How to complete this task:
Each line below should be written out again exactly.

Recorded information:

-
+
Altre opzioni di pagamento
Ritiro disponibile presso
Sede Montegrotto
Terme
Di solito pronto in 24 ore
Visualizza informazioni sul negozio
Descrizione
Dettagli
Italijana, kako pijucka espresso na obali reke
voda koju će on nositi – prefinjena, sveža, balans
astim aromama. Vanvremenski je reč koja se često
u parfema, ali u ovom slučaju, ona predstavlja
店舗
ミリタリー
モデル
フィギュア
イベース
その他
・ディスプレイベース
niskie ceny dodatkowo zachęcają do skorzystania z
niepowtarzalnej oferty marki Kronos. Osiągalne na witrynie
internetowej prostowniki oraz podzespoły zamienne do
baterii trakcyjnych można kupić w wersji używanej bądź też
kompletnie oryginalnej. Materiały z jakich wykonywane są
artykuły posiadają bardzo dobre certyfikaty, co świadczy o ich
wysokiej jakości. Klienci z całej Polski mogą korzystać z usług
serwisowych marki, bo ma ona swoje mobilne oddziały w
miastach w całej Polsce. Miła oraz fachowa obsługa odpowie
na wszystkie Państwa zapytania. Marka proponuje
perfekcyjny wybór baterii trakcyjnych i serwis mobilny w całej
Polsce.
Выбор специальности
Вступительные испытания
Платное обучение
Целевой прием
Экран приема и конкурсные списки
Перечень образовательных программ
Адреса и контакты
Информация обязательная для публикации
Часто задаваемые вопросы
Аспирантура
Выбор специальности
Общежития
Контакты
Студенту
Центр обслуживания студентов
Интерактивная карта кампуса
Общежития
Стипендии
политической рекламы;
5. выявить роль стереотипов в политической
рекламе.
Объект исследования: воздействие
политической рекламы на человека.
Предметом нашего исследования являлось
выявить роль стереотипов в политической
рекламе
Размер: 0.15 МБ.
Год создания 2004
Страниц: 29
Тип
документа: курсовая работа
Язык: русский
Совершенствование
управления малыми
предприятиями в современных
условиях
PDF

Response to the task:
-
+
Altre opzioni di pagamento
Ritiro disponibile presso
Sede Montegrotto
Terme
Di solito pronto in 24 ore
Visualizza informazioni sul negozio
Descrizione
Dettagli
Italijana, kako pijucka espresso na obali reke
voda koju će on nositi – prefinjena, sveža, balans
astim aromama. Vanvremenski je reč koja se često
u parfema, ali u ovom slučaju, ona predstavlja
店舗
ミリタリー
モデル
フィギュア
イベース
その他
・ディスプレイベース
niskie ceny dodatkowo zachęcają do skorzystania z
niepowtarzalnej oferty marki Kronos. Osiągalne na witrynie
internetowej prostowniki oraz podzespoły zamienne do
baterii trakcyjnych można kupić w wersji używanej bądź też
kompletnie oryginalnej. Materiały z jakich wykonywane są
artykuły posiadają bardzo dobre certyfikaty, co świadczy o ich
wysokiej jakości. Klienci z całej Polski mogą korzystać z usług
serwisowych marki, bo ma ona swoje mobilne oddziały w
miastach w całej Polsce. Miła oraz fachowa obsługa odpowie
na wszystkie Państwa zapytania. Marka proponuje
perfekcyjny wybór baterii trakcyjnych i serwis mobilny w całej
Polsce.
Выбор специальности
Вступительные испытания
Платное обучение
Целевой прием
Экран приема и конкурсные списки
Перечень образовательных программ
Адреса и контакты
Информация обязательная для публикации
Часто задаваемые вопросы
Аспирантура
Выбор специальности
Общежития
Контакты
Студенту
Центр обслуживания студентов
Интерактивная карта кампуса
Общежития
Стипендии
политической рекламы;
5. выявить роль стереотипов в политической
рекламе.
Объект исследования: воздействие
политической рекламы на человека.
Предметом нашего исследования являлось
выявить роль стереотипов в политической
рекламе
Размер: 0.15 МБ.
Год создания 2004
Страниц: 29
Тип
документа: курсовая работа
Язык: русский
Совершенствование
управления малыми
предприятиями в современных
условиях
PDF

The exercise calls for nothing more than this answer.